Can you repeat the items word for word, starting with the line that contains "scientific name: Euonymus grandiflorus" and continuing through the last line of the items, with both ends included and the pictures left out?

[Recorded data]

* Begin *

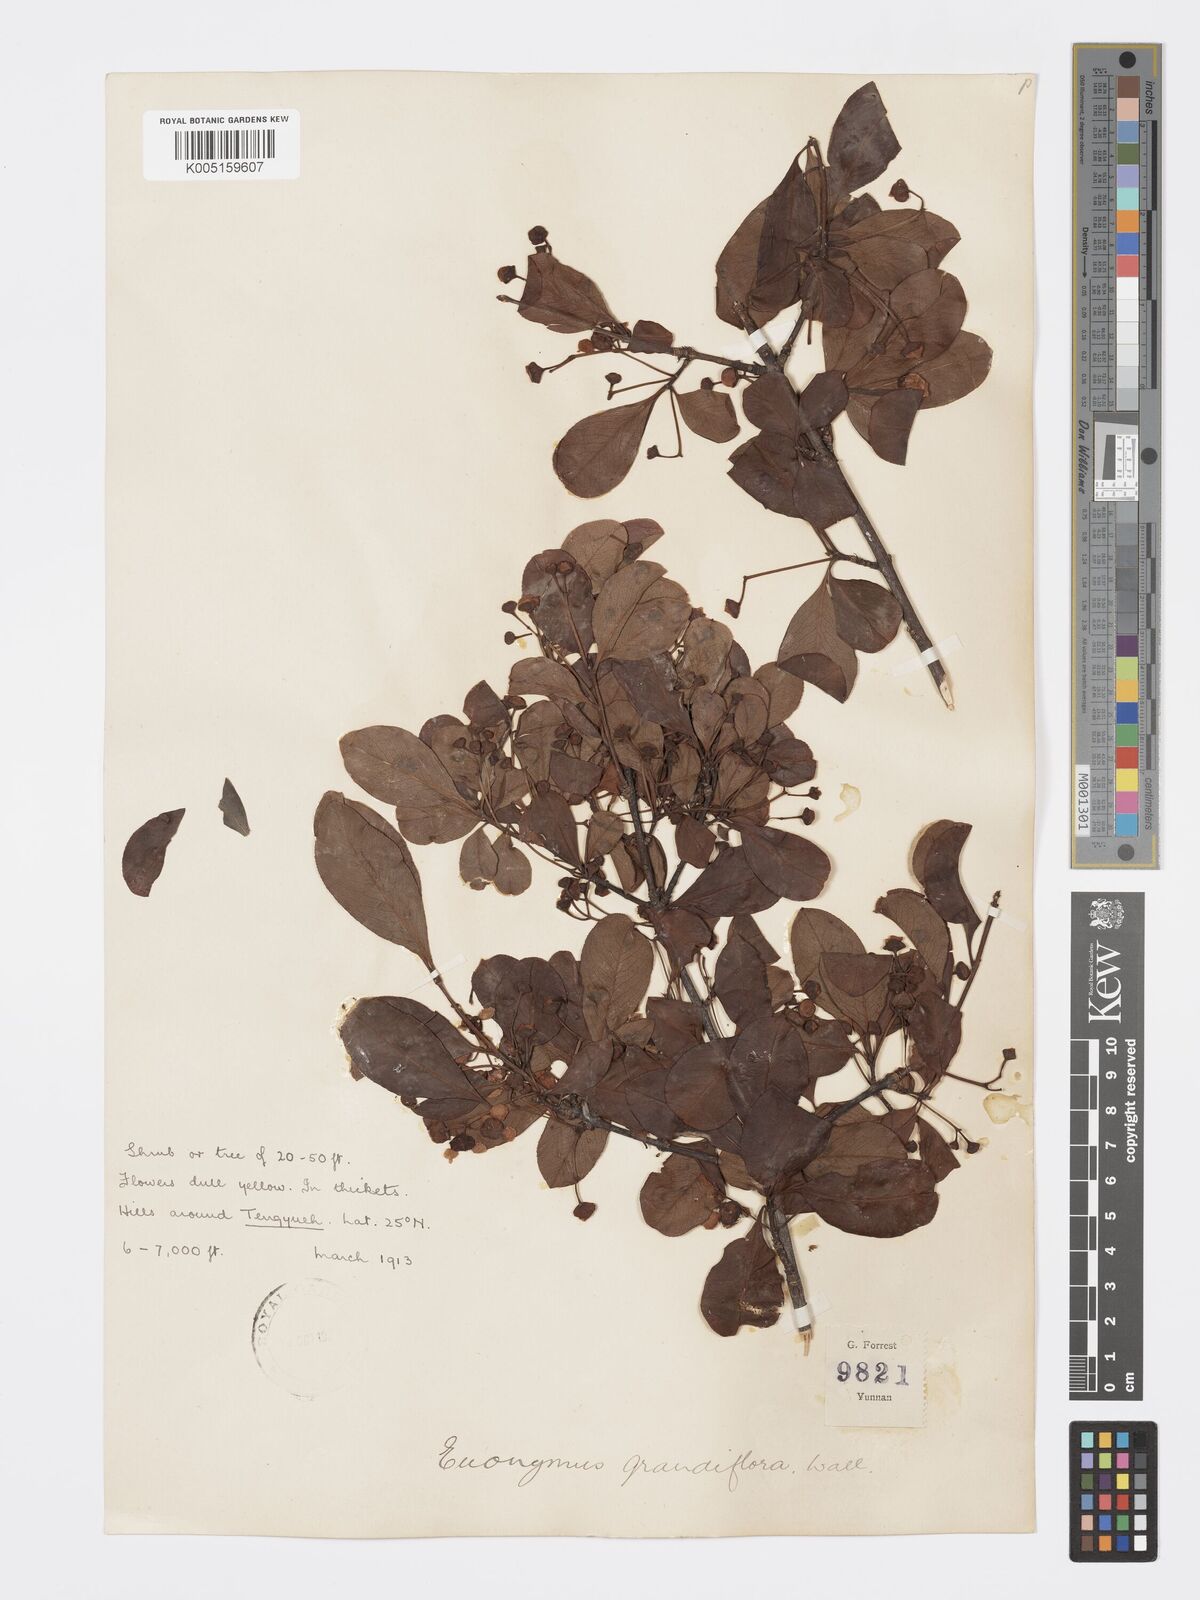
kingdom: Plantae
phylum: Tracheophyta
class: Magnoliopsida
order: Celastrales
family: Celastraceae
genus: Euonymus
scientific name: Euonymus grandiflorus
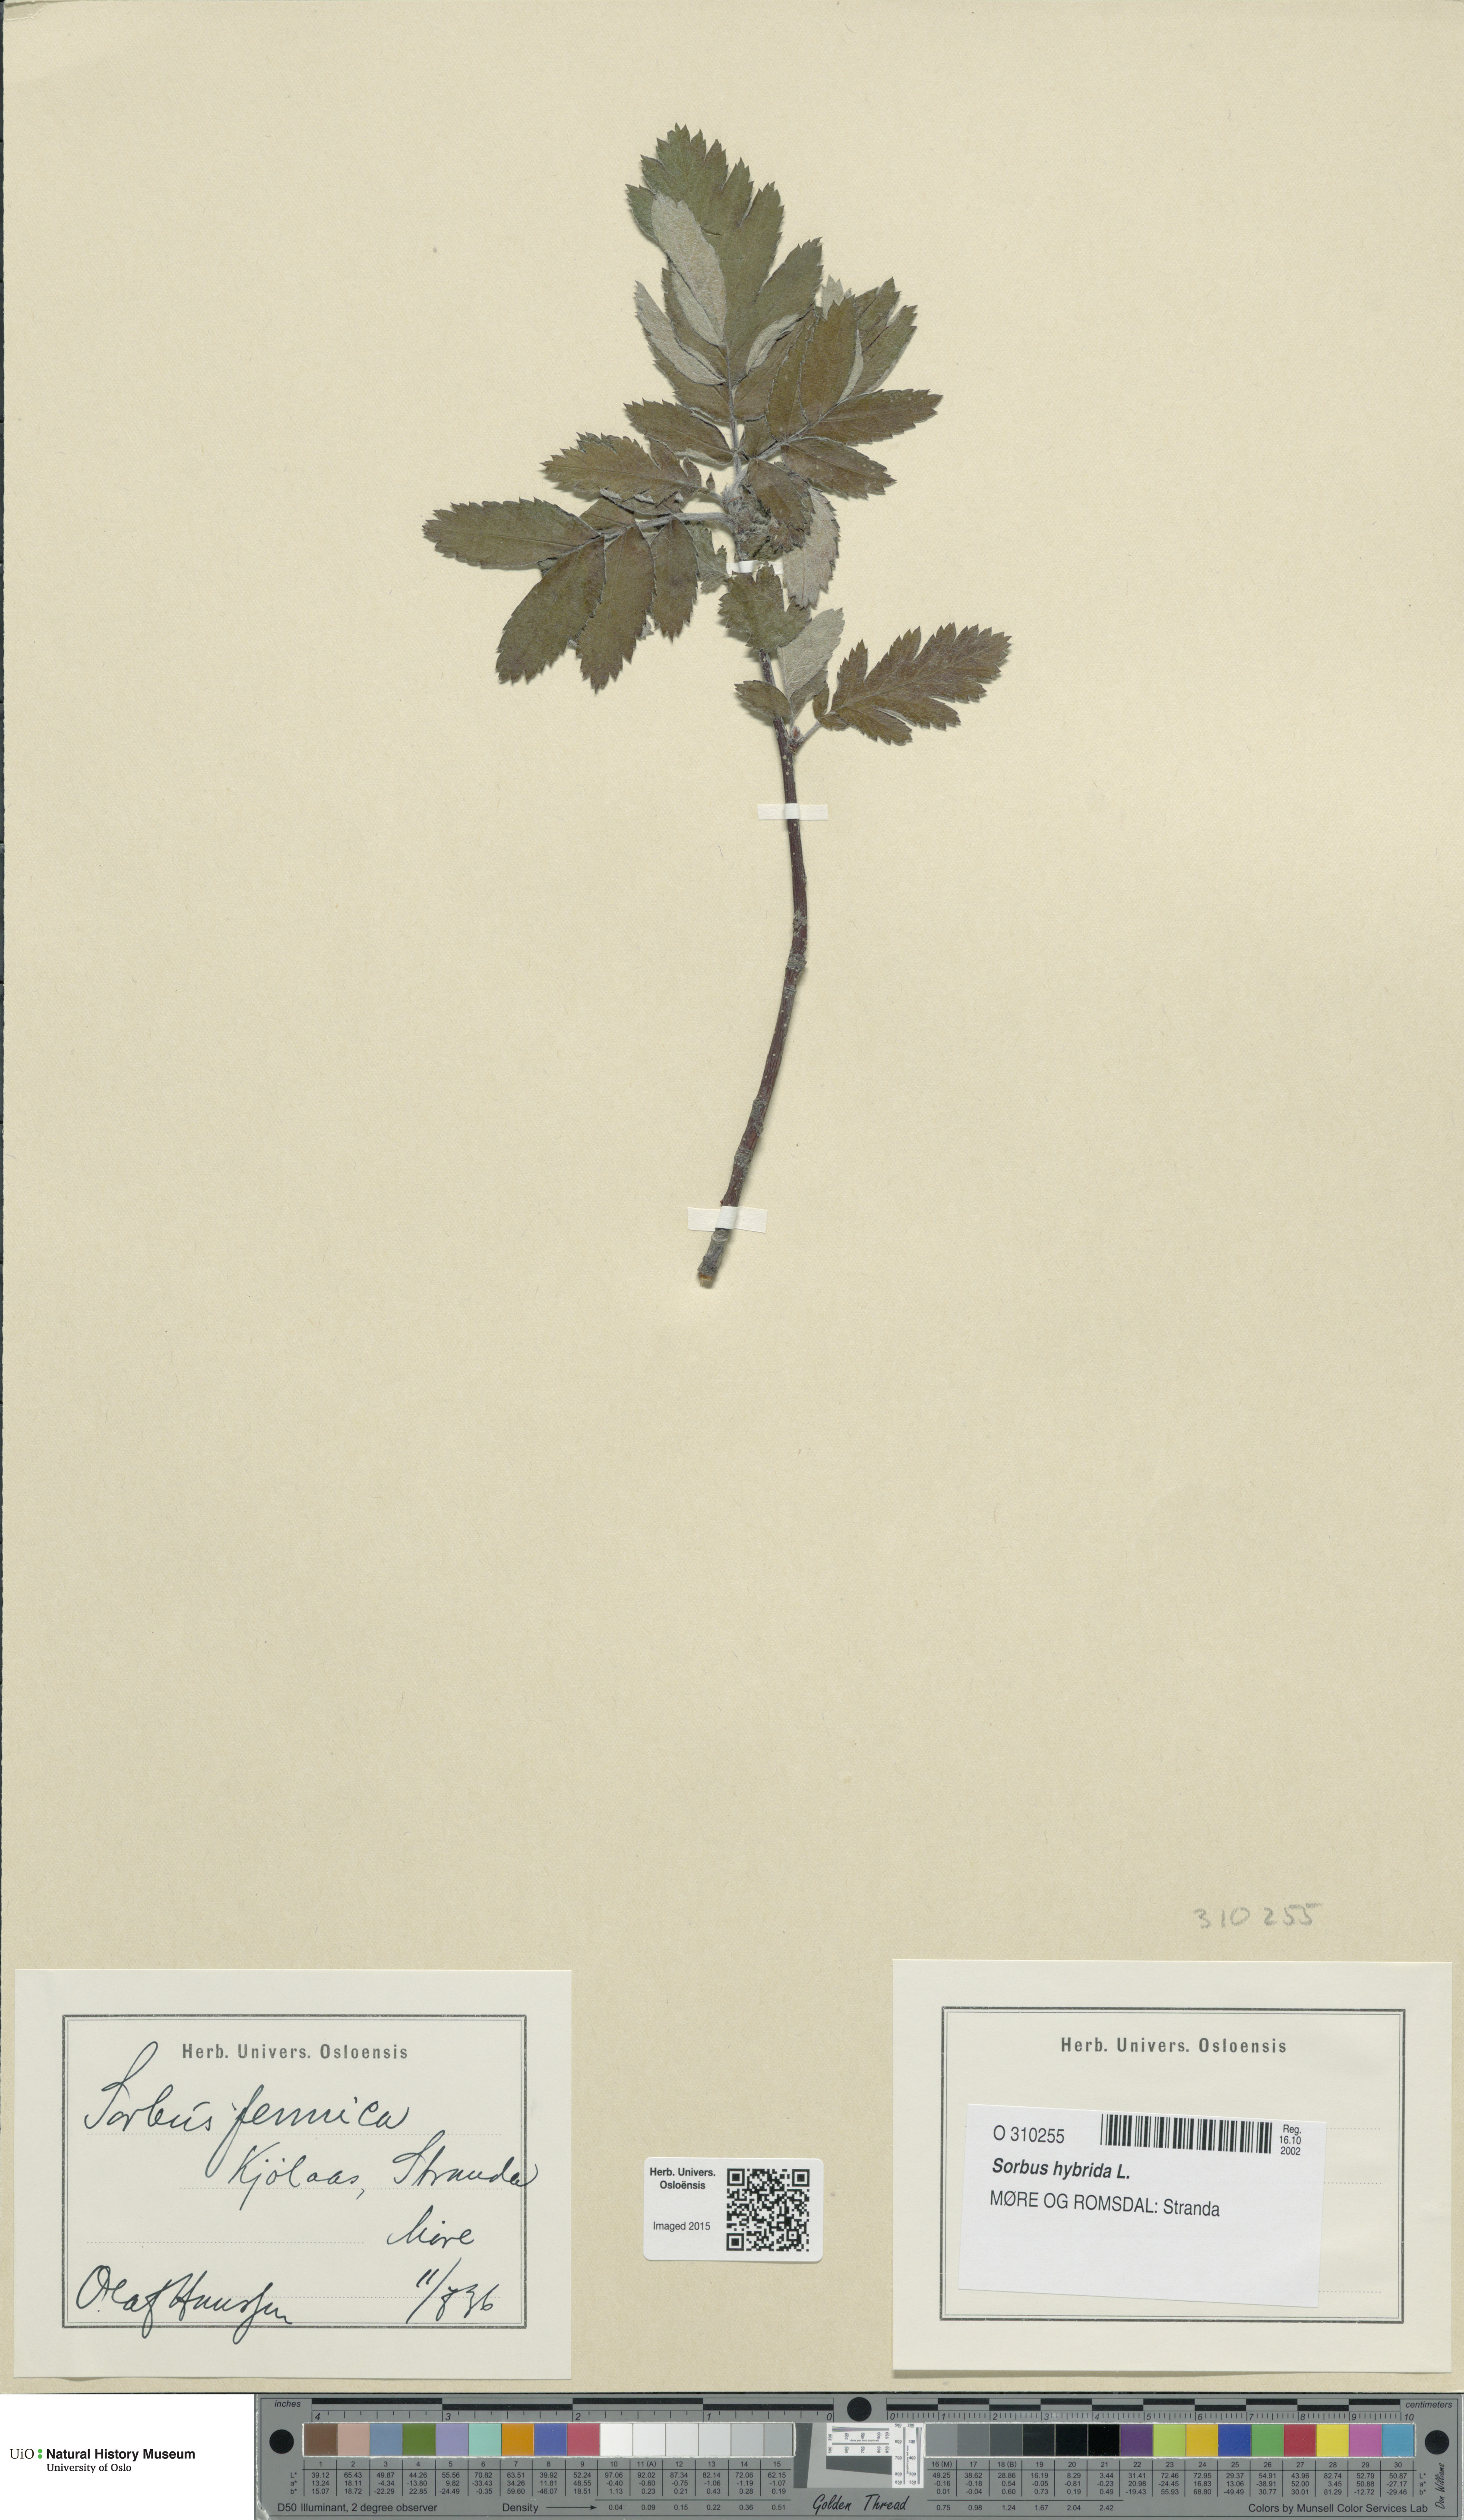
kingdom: Plantae
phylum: Tracheophyta
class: Magnoliopsida
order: Rosales
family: Rosaceae
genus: Hedlundia
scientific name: Hedlundia hybrida
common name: Swedish service-tree
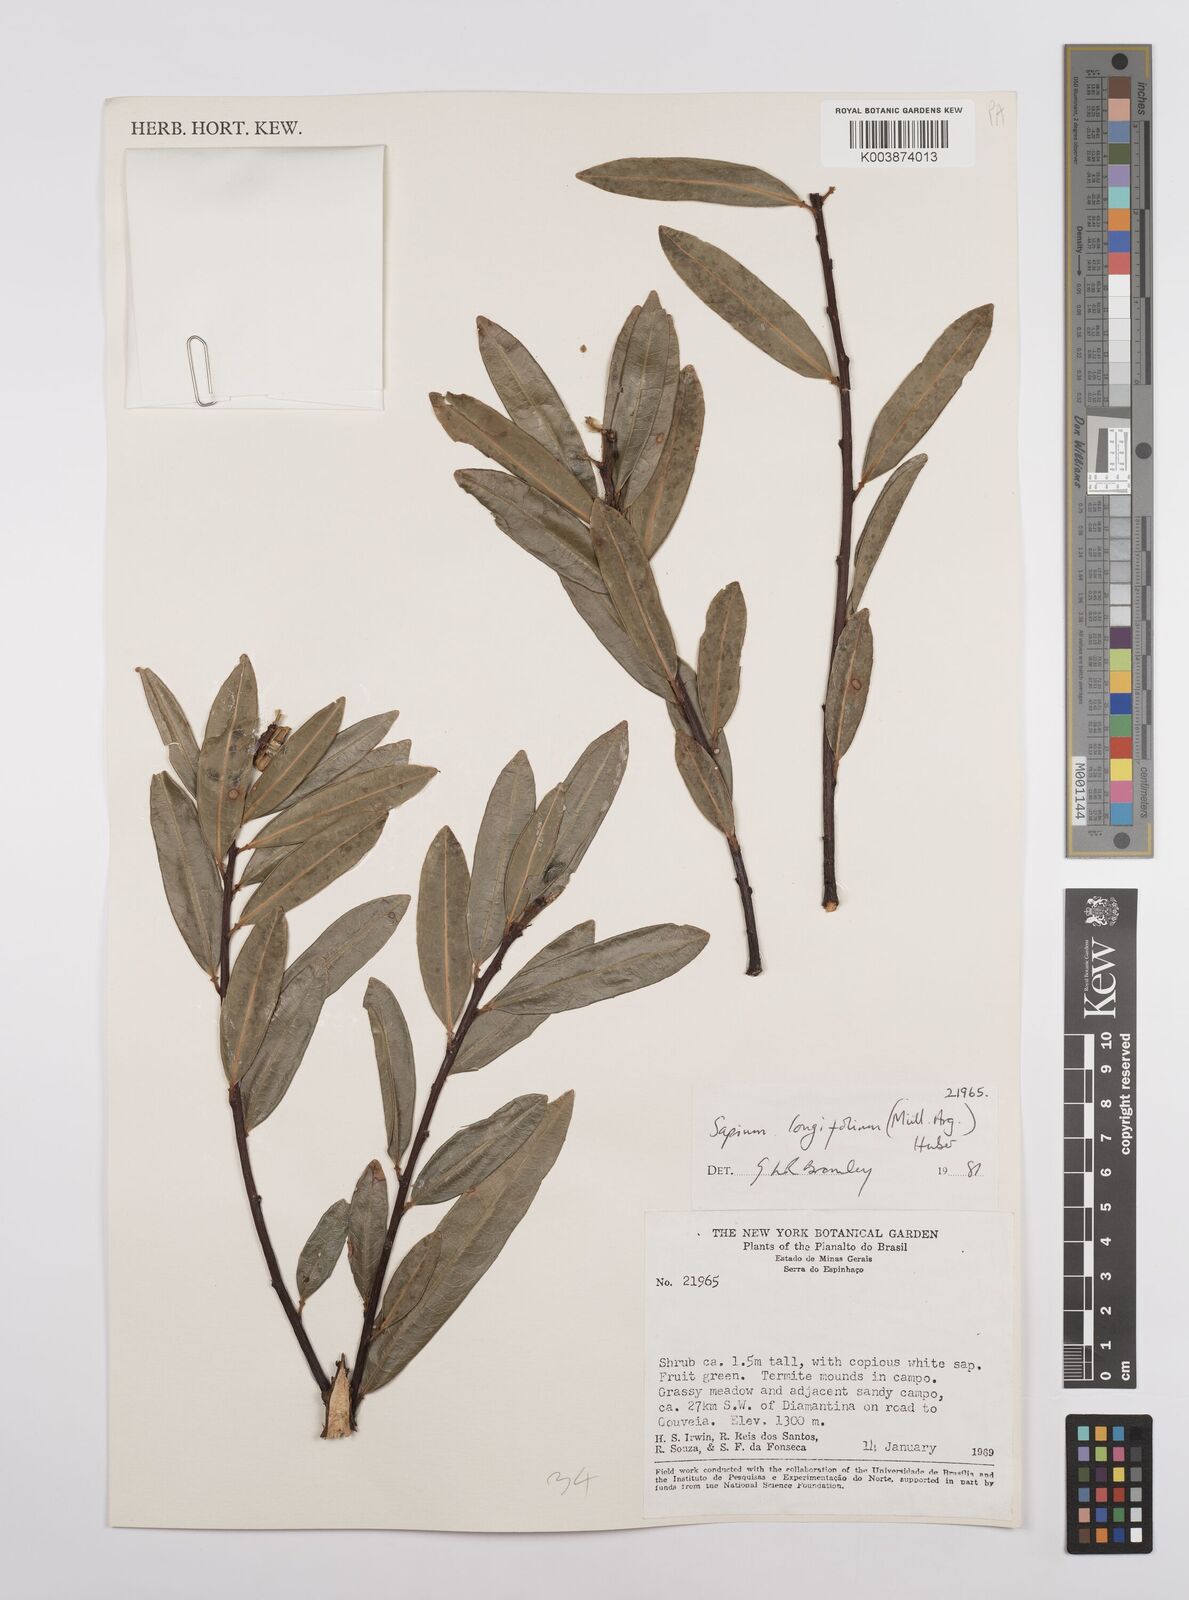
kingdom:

* End *

Response to the exercise =>
scientific name: Euonymus grandiflorus
kingdom: Plantae
phylum: Tracheophyta
class: Magnoliopsida
order: Rosales
family: Rosaceae
genus: Hedlundia
scientific name: Hedlundia hybrida
common name: Swedish service-tree
kingdom:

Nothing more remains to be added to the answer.